What I use developing and prototyping ideas
Ben Welsh over at palewire.com asked in a comment what I used to get my “development shop rolling.” If by “shop” you mean “my desk” here’s what I use:
- A chunk of junk HP box given up for dead and awaiting execution because of a corrupted Windows install.
- Post hard drive nuking, a nice clean Ubuntu 7.04 (Feisty Fawn) Linux install.
- Python 2.5
- Apache 2
- Mod-Python
- MySQL 5.0
- Django (the trunk version)
- A static IP address and a domain on the internal company network.
I have a love/hate relationship with GUIs, so I use/don’t use them schizophrenically. I use MySQL’s Query Browser and admin tools mostly to check and make sure my Python imports are working. For model/view/template work, I almost exclusively use a text editor, mostly gedit, the text editor found in most Gnome installs.

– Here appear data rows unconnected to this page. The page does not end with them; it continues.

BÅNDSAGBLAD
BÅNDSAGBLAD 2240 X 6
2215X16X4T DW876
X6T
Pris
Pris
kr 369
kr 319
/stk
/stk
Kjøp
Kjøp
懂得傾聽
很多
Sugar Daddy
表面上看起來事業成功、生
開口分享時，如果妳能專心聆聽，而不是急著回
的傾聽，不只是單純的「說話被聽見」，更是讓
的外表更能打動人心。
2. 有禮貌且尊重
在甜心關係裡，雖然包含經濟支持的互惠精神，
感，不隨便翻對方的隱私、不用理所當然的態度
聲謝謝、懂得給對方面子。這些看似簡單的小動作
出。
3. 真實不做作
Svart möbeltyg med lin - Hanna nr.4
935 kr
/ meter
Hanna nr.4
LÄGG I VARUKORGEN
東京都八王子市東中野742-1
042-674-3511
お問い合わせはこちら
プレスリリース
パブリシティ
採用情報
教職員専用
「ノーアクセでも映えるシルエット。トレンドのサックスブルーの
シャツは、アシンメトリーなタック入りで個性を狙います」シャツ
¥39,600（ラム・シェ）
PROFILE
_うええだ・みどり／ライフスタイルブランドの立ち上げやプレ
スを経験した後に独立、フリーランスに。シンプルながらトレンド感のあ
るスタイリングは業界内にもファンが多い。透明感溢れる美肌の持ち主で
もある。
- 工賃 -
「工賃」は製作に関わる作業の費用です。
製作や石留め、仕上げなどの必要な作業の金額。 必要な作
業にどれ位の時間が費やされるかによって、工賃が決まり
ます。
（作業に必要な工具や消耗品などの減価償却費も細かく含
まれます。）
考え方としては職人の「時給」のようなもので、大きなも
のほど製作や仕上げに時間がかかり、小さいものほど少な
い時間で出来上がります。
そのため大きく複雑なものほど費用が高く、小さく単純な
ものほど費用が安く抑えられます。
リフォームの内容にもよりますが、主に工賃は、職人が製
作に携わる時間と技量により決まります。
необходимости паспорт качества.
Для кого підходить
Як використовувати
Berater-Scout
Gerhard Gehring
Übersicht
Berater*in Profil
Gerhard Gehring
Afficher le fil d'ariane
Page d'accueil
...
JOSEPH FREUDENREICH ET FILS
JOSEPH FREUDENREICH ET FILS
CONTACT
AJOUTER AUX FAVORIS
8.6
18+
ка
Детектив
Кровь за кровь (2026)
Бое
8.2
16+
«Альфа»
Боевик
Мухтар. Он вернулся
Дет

I’m trying to learn Vi for fixing things on remote servers, but lord is that byzantine.
That’s it. That’s my development box. Since it’s wholly unsupported by our company IT shop, I have complete control over it. I break it as I please, and I’m left to fix it when I do.
The parts out of what I just wrote that I think are important for encouraging innovation in the newsroom:
- A completely open source box — we haven’t spent a dime on anything.
- You don’t need top of the line hardware: re-using old equipment works great and gets approved faster and doesn’t require money your shop doesn’t have right now.
- I have total authority on the box, installing, changing, tweaking what I please without asking for permission.
- I can learn, fail, delete everything and start over again on this box, and no one knows, cares or is affected by it.
And one last thing: I included the static IP address and the domain on the internal network for a reason: demos matter.
I can sit in an editor’s office and talk all day long about this great idea I have for this that and the other thing, and they’ll nod politely and say it sounds great and have no feel for what I’m talking about. But, if I can show them what I’m talking about, it makes a huge difference. Time and time again with PolitiFact, people thought the idea was cool but they were less than enthusiastic. When we actually showed it to them, they came out of their seats. It was real. They could click around.
Got an idea burning up your brain? Find an old box. Turning it into a web server is stunningly easy with Ubuntu. Hack something together and show it. A demo gets a lot farther than a memo.